## Source text
Huggan On Slow Play Disease

John Huggan serves up plenty of fun anecdotes in focusing his Sunday column on slow play, starting with Nicholas Fasth:
Fasth, who is easily golf's most inappropriately-named player, is the sort of guy who spends five minutes boiling a three-minute egg, who takes an hour-and-a-half to watch 60 Minutes and who, on the course, is basically unwatchable. And, sadly, he's not alone. Plenty of others, by dint of their ponderousness under pressure, make viewing golf on television about as much fun as putting on Ryvita-like greens at Dunbar.

Indeed, the European Tour, on the face of it at least, has done more than most to combat the spread of this insidious disease. Exactly one year ago, Simon Khan was fined £8,000 for taking 16 seconds too long over a tee-shot. During the previous 12 months, the Englishman had been penalised one shot and fined twice more for the same offence. Which is fine until one realises that more prominent names, Faldo and Langer, for example, have never been subjected to that level of scrutiny.

And...

## Exercise requirements
1. Answer these from the slow-play piece:
(a) On which day does the column focusing on slow play appear?
(b) How much was Simon Khan fined for taking too long over a tee-shot?
(c) Which two players are named as never having faced that level of scrutiny?
2. Set down the passage of the slow-play piece starting with "John Huggan serves" and going on through "greens at Dunbar.".
3. Take the slow-play piece further, starting from the point where it stops.
The stored items are separate material and have no connection to the slow-play piece.

Stored items
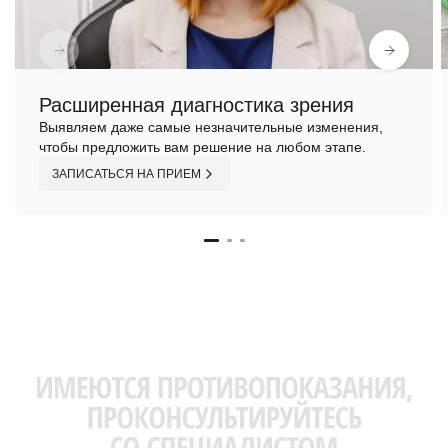
Расширенная диагностика зрения
Выявляем даже самые незначительные изменения,
чтобы предложить вам решение на любом этапе.
ЗАПИСАТЬСЯ НА ПРИЕМ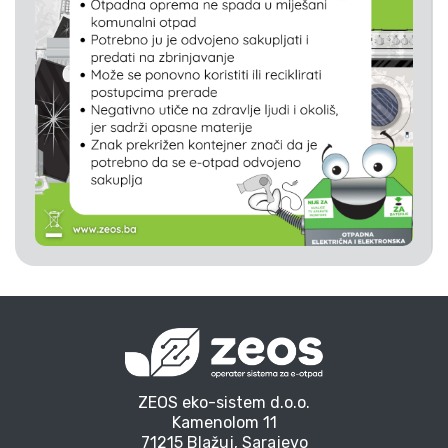
ZEOS eko-sistem d.o.o.
Kamenolom 11
71215 Blažuj, Sarajevo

## Answers for each item
1.
(a) Sunday
(b) £8,000
(c) Faldo and Langer

2.
John Huggan serves up plenty of fun anecdotes in focusing his Sunday column on slow play, starting with Nicholas Fasth:
Fasth, who is easily golf's most inappropriately-named player, is the sort of guy who spends five minutes boiling a three-minute egg, who takes an hour-and-a-half to watch 60 Minutes and who, on the course, is basically unwatchable. And, sadly, he's not alone. Plenty of others, by dint of their ponderousness under pressure, make viewing golf on television about as much fun as putting on Ryvita-like greens at Dunbar.

3.
The players are not the only direct causes of slow play at elite level. The advances in club and ball technology and the extraordinary distances even the most ordinary professional can hit shots these days have only added to the amount of time it takes to complete 18 holes. During last year's Buick Classic at the Westchester Country Club, weekend rounds were taking five hours - for two-balls. All because one of the most historic courses in America has a couple of par-4s that a field of professionals can potentially reach in one shot and par-5s they can cover in two.

Hot drivers and balls are no excuse for the nonsenses perpetrated by players on the greens, though. Take the insanely-pedantic pre-putt routines of Phil "round and round the clock" Mickelson and Jim "hang on while I line this one up again" Furyk. Both are enough to drive any spectator away from the course or television. Such contrivances have but one redeeming quality - they are still not as tedious as watching Graeme Dott and Peter Ebdon play snooker.